Part of the problem is that when Dodge is not creating worlds out of nothing, he’s actually the most boring person in this book. He has very little discernible personality: He doesn’t have Sophia’s insatiable intellectual curiosity or El’s philosophical rigor and ambition, and he’s too grandiose to be funny. But as Fall approaches its climax, it narrows its focus away from the grand philosophical ideas that animated its earlier sections to concentrate on Dodge and his problems, and specifically on his love story with a barely rendered female character who has maybe five lines of spoken dialogue in this entire 883-page book.

It’s hard to avoid the sense of anticlimax. I read the better part of a thousand pages for this asshole and his issues?
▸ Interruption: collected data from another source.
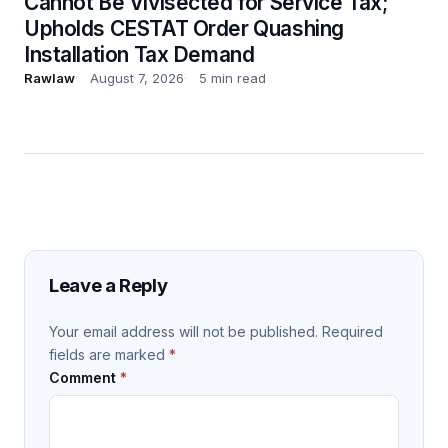
Cannot Be Vivisected for Service Tax;
Upholds CESTAT Order Quashing
Installation Tax Demand
Rawlaw
August 7, 2026
5 min read
Leave a Reply
Your email address will not be published.
Required
fields are marked
*
Comment
*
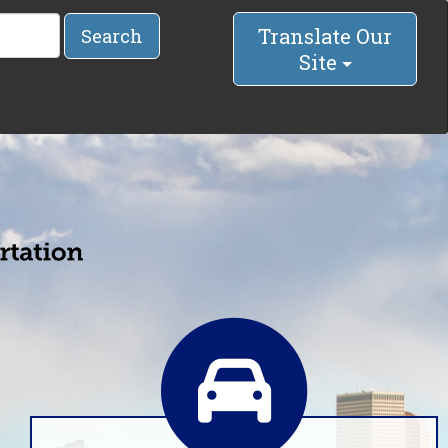
Translate Our
Search
Site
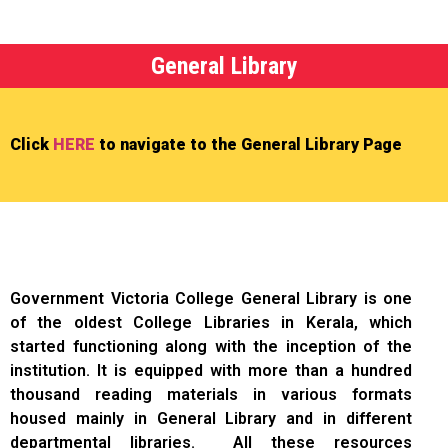
General Library
Click
HERE
to navigate to the General Library Page
Government Victoria College General Library is one
of the oldest College Libraries in Kerala, which
started functioning along with the inception of the
institution. It is equipped with more than a hundred
thousand reading materials in various formats
housed mainly in General Library and in different
departmental libraries. All these resources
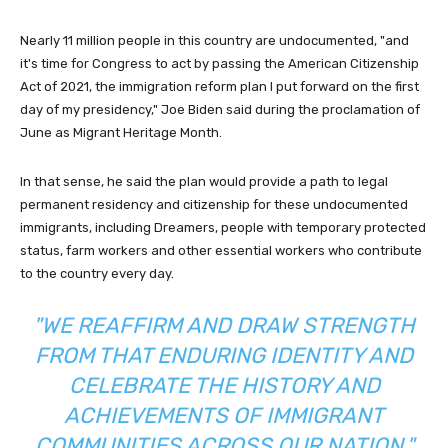
Nearly 11 million people in this country are undocumented, "and
it's time for Congress to act by passing the American Citizenship
Act of 2021, the immigration reform plan I put forward on the first
day of my presidency," Joe Biden said during the proclamation of
June as Migrant Heritage Month.
In that sense, he said the plan would provide a path to legal
permanent residency and citizenship for these undocumented
immigrants, including Dreamers, people with temporary protected
status, farm workers and other essential workers who contribute
to the country every day.
"WE REAFFIRM AND DRAW STRENGTH
FROM THAT ENDURING IDENTITY AND
CELEBRATE THE HISTORY AND
ACHIEVEMENTS OF IMMIGRANT
COMMUNITIES ACROSS OUR NATION,"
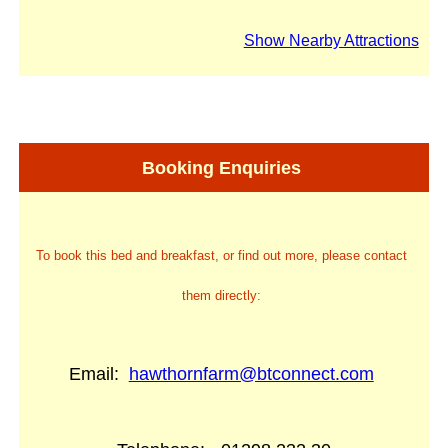
Show Nearby Attractions
Booking Enquiries
To book this bed and breakfast, or find out more, please contact
them directly:
Email:
hawthornfarm@btconnect.com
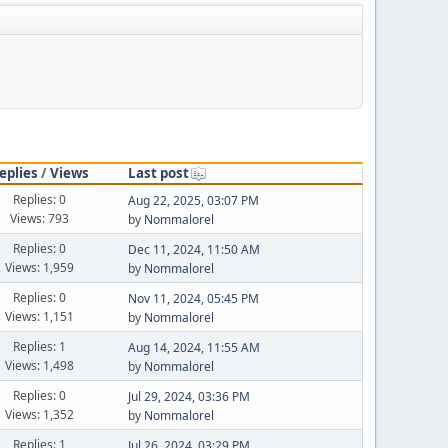
eplies
/
Views
Last post
Replies: 0
Aug 22, 2025, 03:07 PM
Views: 793
by
Nommalorel
Replies: 0
Dec 11, 2024, 11:50 AM
Views: 1,959
by
Nommalorel
Replies: 0
Nov 11, 2024, 05:45 PM
Views: 1,151
by
Nommalorel
Replies: 1
Aug 14, 2024, 11:55 AM
Views: 1,498
by
Nommalorel
Replies: 0
Jul 29, 2024, 03:36 PM
Views: 1,352
by
Nommalorel
Replies: 1
Jul 26, 2024, 03:29 PM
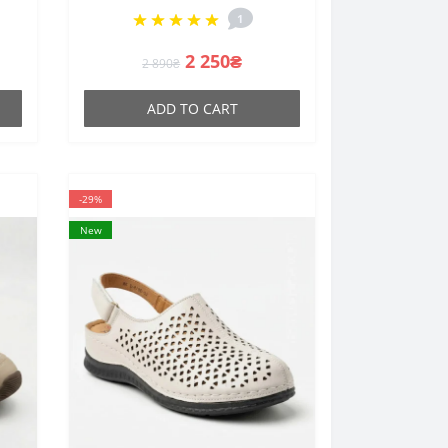
leather
1
2 250₴
2 890₴
ADD TO CART
-29%
New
That’s not the part of the story I care about at all!

And the writing in the book’s last pages does nothing to add interest. Stephenson generally loves an irrelevant detail, which is part of what gives his writing such rich texture and makes the earlier sections of Fall such a pleasure to read — but as the story approaches its climax, those details drop away. Suddenly it feels like you’re reading the transcript of mediocre D&D dungeon crawl, which is an unfortunate turn at just the moment that the momentum and force of the story should become undeniable. It is utterly flat and uninteresting on the page.

Still, as I finished Fall, I couldn’t bring myself to condemn the whole book for its ending. It feels less as though the novel is aiming for something underwhelming, and more as though all of its ideas come together to form a story so ambitious that it’s beyond Stephenson’s considerable powers to resolve it. (And anyway, the ending takes up barely a ninth of the full book.)

Ending aside, Fall is a rich and luxurious book. It’s worth the considerable time investment that it demands.